In sales, if you’re not first, you’re often last. You want reps to strike while your leads are hot. And furthermore, it’s simply not feasible to limit your proactive prospecting to two days of the week.

What I do feel comfortable suggesting is this: If your salesperson is calling a completely cold lead, they should do so in the middle of the week, if possible.

How many times should you call leads?

No matter how many contact attempts your SDRs currently make, I’m betting it’s not enough. As InsideSales famously revealed, the probability of making contact on the first call is relatively low. Yet the percentage climbs with each call a rep makes — from around 25% on the first call to 90% on the sixth call. InsideSales also found the typical salesperson attempts to contact a lead between 1.7 and 2.1 times before they give up.

You should also factor in where the lead came from. An inbound lead is more qualified by default than someone you found online and are reaching out to completely cold — after all, the inbound lead has already indicated a certain level of interest. With that in mind, you should pursue inbound opportunities more persistently.

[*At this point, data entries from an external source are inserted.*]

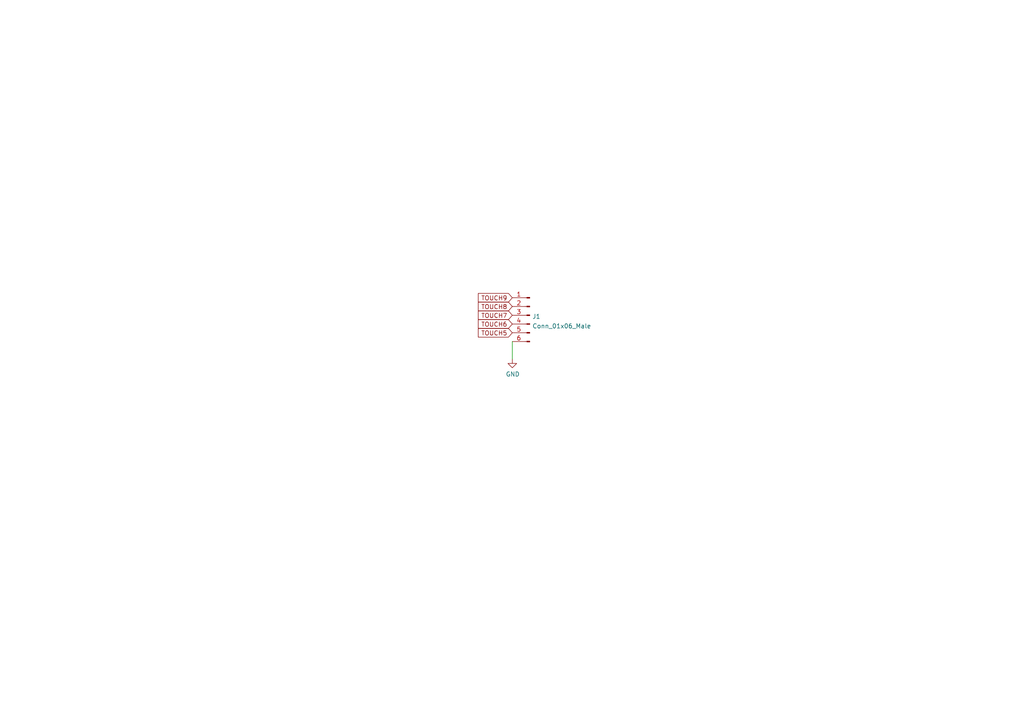
<source format=kicad_sch>
(kicad_sch (version 20211123) (generator eeschema)

  (uuid 2ae36310-71a4-4383-b163-9028661c9d77)

  (paper "A4")

  


  (wire (pts (xy 148.59 99.06) (xy 148.59 104.14))
    (stroke (width 0) (type default) (color 0 0 0 0))
    (uuid f197fdc7-a209-4afc-9501-c921dd31eab4)
  )

  (global_label "TOUCH9" (shape input) (at 148.59 86.36 180) (fields_autoplaced)
    (effects (font (size 1.27 1.27)) (justify right))
    (uuid 0d9583e2-8002-41fc-950b-6bf9d134d082)
    (property "Intersheet References" "${INTERSHEET_REFS}" (id 0) (at 138.7383 86.2806 0)
      (effects (font (size 1.27 1.27)) (justify right) hide)
    )
  )
  (global_label "TOUCH5" (shape input) (at 148.59 96.52 180) (fields_autoplaced)
    (effects (font (size 1.27 1.27)) (justify right))
    (uuid 37580463-9a1e-4f46-af70-5eca27db708a)
    (property "Intersheet References" "${INTERSHEET_REFS}" (id 0) (at 138.7383 96.4406 0)
      (effects (font (size 1.27 1.27)) (justify right) hide)
    )
  )
  (global_label "TOUCH7" (shape input) (at 148.59 91.44 180) (fields_autoplaced)
    (effects (font (size 1.27 1.27)) (justify right))
    (uuid 9e51a911-b9a9-45d2-b2d9-98e2ac9555fd)
    (property "Intersheet References" "${INTERSHEET_REFS}" (id 0) (at 138.7383 91.3606 0)
      (effects (font (size 1.27 1.27)) (justify right) hide)
    )
  )
  (global_label "TOUCH8" (shape input) (at 148.59 88.9 180) (fields_autoplaced)
    (effects (font (size 1.27 1.27)) (justify right))
    (uuid bd4dc11b-d360-4ce3-a724-e06364c0a5b7)
    (property "Intersheet References" "${INTERSHEET_REFS}" (id 0) (at 138.7383 88.8206 0)
      (effects (font (size 1.27 1.27)) (justify right) hide)
    )
  )
  (global_label "TOUCH6" (shape input) (at 148.59 93.98 180) (fields_autoplaced)
    (effects (font (size 1.27 1.27)) (justify right))
    (uuid c85bd4b2-2580-4210-b5bb-56940df6e3ea)
    (property "Intersheet References" "${INTERSHEET_REFS}" (id 0) (at 138.7383 93.9006 0)
      (effects (font (size 1.27 1.27)) (justify right) hide)
    )
  )

  (symbol (lib_id "power:GND") (at 148.59 104.14 0) (unit 1)
    (in_bom yes) (on_board yes)
    (uuid edf05699-1a7a-4cfe-8526-bc15e4b5445f)
    (property "Reference" "#PWR0101" (id 0) (at 148.59 110.49 0)
      (effects (font (size 1.27 1.27)) hide)
    )
    (property "Value" "GND" (id 1) (at 148.717 108.5342 0))
    (property "Footprint" "" (id 2) (at 148.59 104.14 0)
      (effects (font (size 1.27 1.27)) hide)
    )
    (property "Datasheet" "" (id 3) (at 148.59 104.14 0)
      (effects (font (size 1.27 1.27)) hide)
    )
    (pin "1" (uuid 1c592732-d3f0-415f-96e8-01141d6b4893))
  )

  (symbol (lib_id "Connector:Conn_01x06_Male") (at 153.67 91.44 0) (mirror y) (unit 1)
    (in_bom yes) (on_board yes) (fields_autoplaced)
    (uuid fafc80f7-826b-4fb1-b295-feb7ed24e2e5)
    (property "Reference" "J1" (id 0) (at 154.3812 91.8015 0)
      (effects (font (size 1.27 1.27)) (justify right))
    )
    (property "Value" "Conn_01x06_Male" (id 1) (at 154.3812 94.5766 0)
      (effects (font (size 1.27 1.27)) (justify right))
    )
    (property "Footprint" "Connector_PinHeader_2.54mm:PinHeader_1x06_P2.54mm_Vertical" (id 2) (at 153.67 91.44 0)
      (effects (font (size 1.27 1.27)) hide)
    )
    (property "Datasheet" "~" (id 3) (at 153.67 91.44 0)
      (effects (font (size 1.27 1.27)) hide)
    )
    (pin "1" (uuid c0ee0134-f0f8-406d-9bd1-5d5c82e85dc9))
    (pin "2" (uuid ef05d19a-8ff5-4efe-811b-936c1cfcb9ec))
    (pin "3" (uuid 008dae18-468c-4c93-84ac-39066e2cc9c7))
    (pin "4" (uuid 0a36e0c6-2f74-44a8-a37f-c0c889109c23))
    (pin "5" (uuid 48a28df0-d662-4986-8dc6-e1bccd7e36ab))
    (pin "6" (uuid 55377f84-3e7f-47bb-9c87-daad1db3eefa))
  )

  (sheet_instances
    (path "/" (page "1"))
  )

  (symbol_instances
    (path "/edf05699-1a7a-4cfe-8526-bc15e4b5445f"
      (reference "#PWR0101") (unit 1) (value "GND") (footprint "")
    )
    (path "/fafc80f7-826b-4fb1-b295-feb7ed24e2e5"
      (reference "J1") (unit 1) (value "Conn_01x06_Male") (footprint "Connector_PinHeader_2.54mm:PinHeader_1x06_P2.54mm_Vertical")
    )
  )
)

</source>
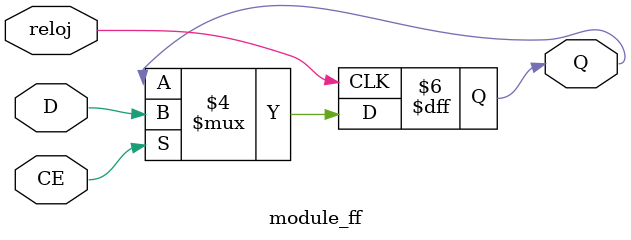
<source format=sv>
`timescale 1ns / 1ps


module module_ff(
input logic  D,
input logic reloj,
input logic CE,       
output  reg  Q=0
);

always  @(posedge reloj) begin
    if(CE==1)
    Q<=D;                                    
end



endmodule
</source>
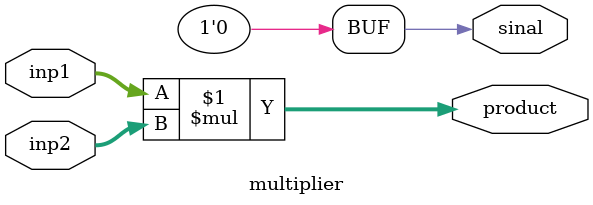
<source format=v>
module multiplier(inp1, inp2, product, sinal);
input [3:0] inp1, inp2;
output [7:0] product;
output sinal;

assign product = inp1 * inp2;
assign sinal = 0;

endmodule

</source>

Research and call vs. just calling

Why don’t SDRs make more calls? It might take mere seconds to call a lead, but reps typically spend anywhere from 30 seconds to 10 minutes doing pre-call research: Checking out their LinkedIn profile, company website, latest press releases, etc.

Our research suggests, however, that this might not be the most effective strategy. Call volume is directly correlated with filling the pipeline with qualified opportunities. In other words, spending less time researching leads so you can call a greater number will lead to more opportunities in your pipeline.

But take this finding with a grain of salt.

First, while you don’t need to know every detail about the individual lead, you do need to be highly informed on their industry and persona. Let’s say you primarily work with HR directors at healthcare companies. To gain credibility with your prospect, you need to intimately know the healthcare space and pain points, responsibilities, and primary success metrics of the HR director’s role.

Second, if you’re calling a C-level person in an organization, the expectations are much higher. According to executives, only one thing is more important than the salesperson’s understanding of their business goals, objectives, and challenges — how trustworthy the salesperson is.

So if you try to reach a member of the C-suite with zero knowledge of their business, you’ll likely get nowhere.

Timing is everything.  By following these data-backed recommendations, your sales team will have the best possible chances of connecting with their buyers — and from there, blowing them away with their sales conversations.